The connections, I’m happy to report, span the globe. Here’s a sampling of recent ones to come across my desk:
Mona Hennein wrote to tell us about the documentary she’s producing on Christians living in Egypt. She thought it was “close to complete,” she said, until Egypt had another revolution. But the story for Mona is personal too—turns out her parents were the first Egyptian Presbyterian missionaries sent to Sudan 60 years ago. Mona’s story is about the coming of age of two Muslim nations, and her family’s Christian legacy among them. And through her I’m learning more about missionary movements that didn’t start in America. Imagine.
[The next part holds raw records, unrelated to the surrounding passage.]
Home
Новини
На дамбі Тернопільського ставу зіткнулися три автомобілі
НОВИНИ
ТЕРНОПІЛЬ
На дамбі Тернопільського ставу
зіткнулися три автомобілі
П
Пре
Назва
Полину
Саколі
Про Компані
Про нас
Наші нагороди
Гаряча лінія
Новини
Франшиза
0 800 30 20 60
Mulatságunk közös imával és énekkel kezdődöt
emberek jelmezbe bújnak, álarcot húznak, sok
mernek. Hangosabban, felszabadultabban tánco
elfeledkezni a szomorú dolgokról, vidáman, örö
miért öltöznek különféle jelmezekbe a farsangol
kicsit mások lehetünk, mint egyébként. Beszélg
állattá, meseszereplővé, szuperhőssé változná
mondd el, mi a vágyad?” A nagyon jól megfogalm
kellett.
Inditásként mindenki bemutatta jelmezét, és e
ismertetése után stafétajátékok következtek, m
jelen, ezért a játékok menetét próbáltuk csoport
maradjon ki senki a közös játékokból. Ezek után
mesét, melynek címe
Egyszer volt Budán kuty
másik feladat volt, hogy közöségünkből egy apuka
Lionel Roosemont is a trusted pen pal, a pro-life advocate and tour guide in Belgium I’ve written about before (“European war zone,” May 5, 2012). He wrote me this week to share impressions of America from abroad. In Russia, Germany, and elsewhere, the United States is now called “the New Evil Empire” for its disregard for children, traditional marriage, and families. “I do not want to be negative about your magnificent country,” he writes, “but I remember how 30 or 40 years ago the U.S. government would regularly send out strong statements and take strong action against governments who were actively persecuting Christians,” something no longer evident to those living abroad. This, he said, is “not meant as finger pointing … to my deep sadness, my own country Belgium is doing worse.”
A note came from a surgeon just returned from a working stint in Africa but troubled enough over the lack of general surgeons in one particular area that he’s thinking of turning around to go back. He’s looking for volunteers.
Another reader wrote to tell me of the death of Emmanuel Reed Manirakiza, a survivor of the Rwandan genocide who died in a Kigali swimming accident. “Emma,” as he was known far and wide, was to be her son’s freshman roommate at the University of Rochester. Last year in a speech to the African Leadership Academy, Emma said, “Stories allow us to imagine and live momentarily the lives of others. And thereafter set a different course and perspective for the life we seek to live.”
I’m often asked how we find story ideas. The truth is our readers are some of our best sources. We at WORLD exist to tell the stories of what God is doing in the world. But it turns out you do, too.